The paper describes a research project titled “The Validity of Safety Goals” recently initiated by NKS (Nordic Nuclear Safety Research) and NPSAG (Nordic PSA Group) with participants from Finland and Sweden.

Quantitative results from a probabilistic safety assessment (PSA) for a nuclear power plant are typically presented as core damage frequency (CDF) and frequency of radioactive release. In order to judge on the acceptability of results, criteria for the interpretation of results and for the assessment of their acceptability need to be defined.

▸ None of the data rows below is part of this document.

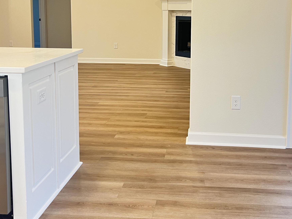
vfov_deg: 30.9
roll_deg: -0.7
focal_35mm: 46
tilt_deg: -6.9
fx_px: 388
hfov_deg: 41.0
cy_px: 53
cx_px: 179
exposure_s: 1/60
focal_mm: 5.7
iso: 100
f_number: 1.5
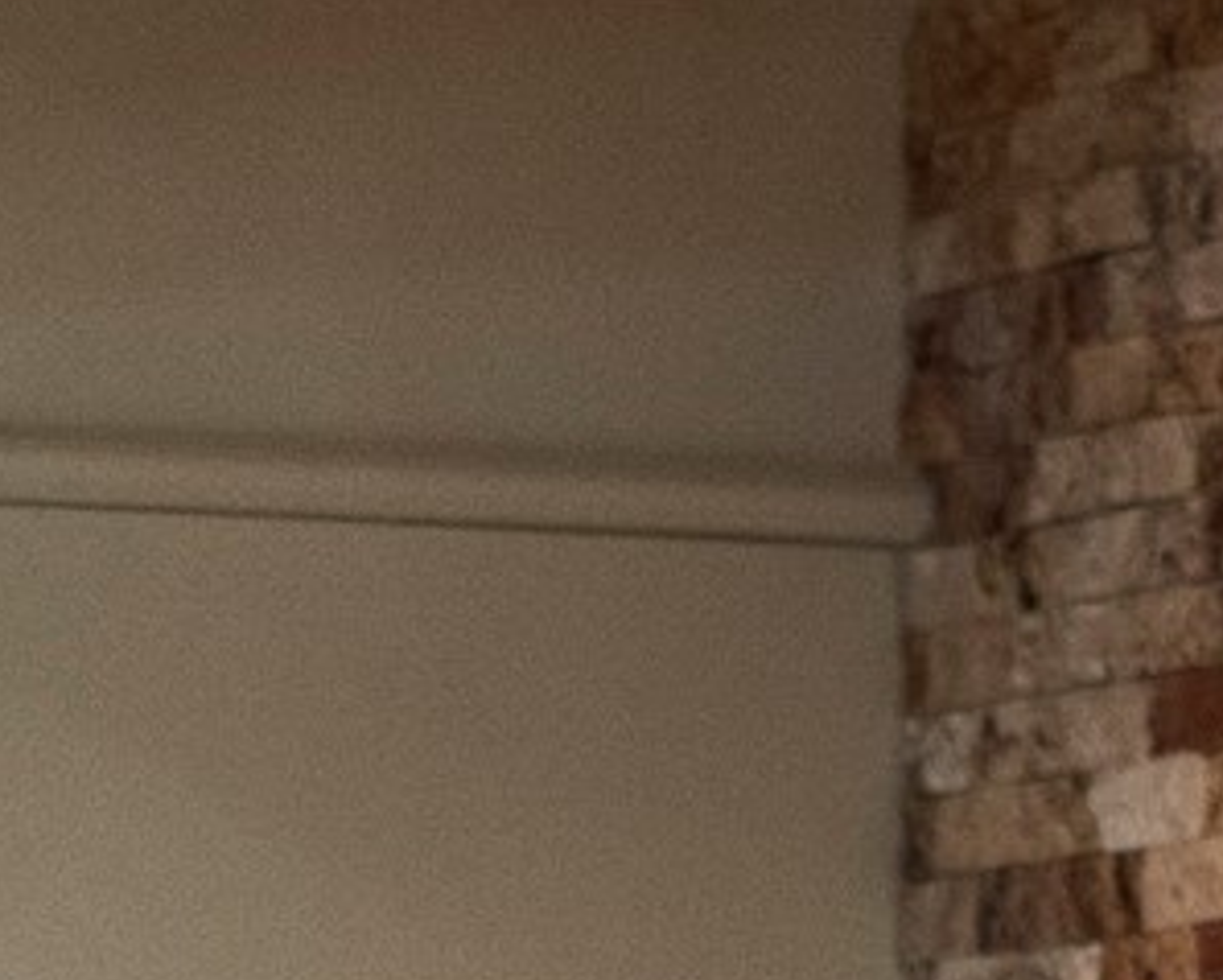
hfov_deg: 5.6
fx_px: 12423
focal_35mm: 343
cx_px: -692
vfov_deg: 4.5
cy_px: 1976
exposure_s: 1/200
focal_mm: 50
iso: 1600
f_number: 2.4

The risk levels specified by the safety goals differ between organizations and between different countries. There may also be differences in the definition of safety goals. In most countries, safety goals started to be defined in the 1980s, i.e. at a time when PSA models were rather limited in scope. During the 1990s, the PSA models expanded considerably, both regarding operating states and classes of initiating events. In parallel, PSA:s have been expanded to level 2, making it possible to calculate release frequencies. In view of this development, and of current needs, the objective of the project includes looking back and mapping the evolvement of safety goals for PSA.

Defining quantitative goals for reactor safety may have a large impact on both the analysis burden and on requirements for safety improvements at nuclear power plants. It is therefore of great importance that these goals are effective and soundly based, that they can be effectively and unambiguously applied, and that they can be accepted and understood by all parties concerned (analysts, decision makers, the public, etc.). In connection with this, a number of specific issues related to the definition and use of safety goals will also be discussed. Issues, which may become involved in the project, include:

• Reasons for developing safety goals.

• Identification of conditions where safety goals can (and should) be applied.

• Definition of subject of safety goal, i.e., what exactly is meant by “core damage”, “large release”, etc.

• The background to the safety goals developed nationally (Sweden/Finland) and internationally.

• The organizations involved in defining the goals, and the process involved in the formulation of the goals.

• The basis for defining the actual numerical levels used in the safety goals (population risks, etc.)

• Relation of safety goals used for nuclear power plants to safety goals used for other man-made risks.

• The relationship between safety goals defined for level 1 PSA (CDF) and for level 2 PSA (release frequencies)

• Use of the safety goals on results from PSA:s with differing scopes

• Effects on the use of safety goals arising from major PSA uncertainties, including uncertainties related to completeness and the state of knowledge.

The project work was initiated in late 2005, and will be performed mainly during 2006. The paper describes in some detail the background to the initiation of the project, its contents and aims, and also gives some initial comments on the issues related to the use and interpretation of safety goals and on the applicability of safety goals for decision making.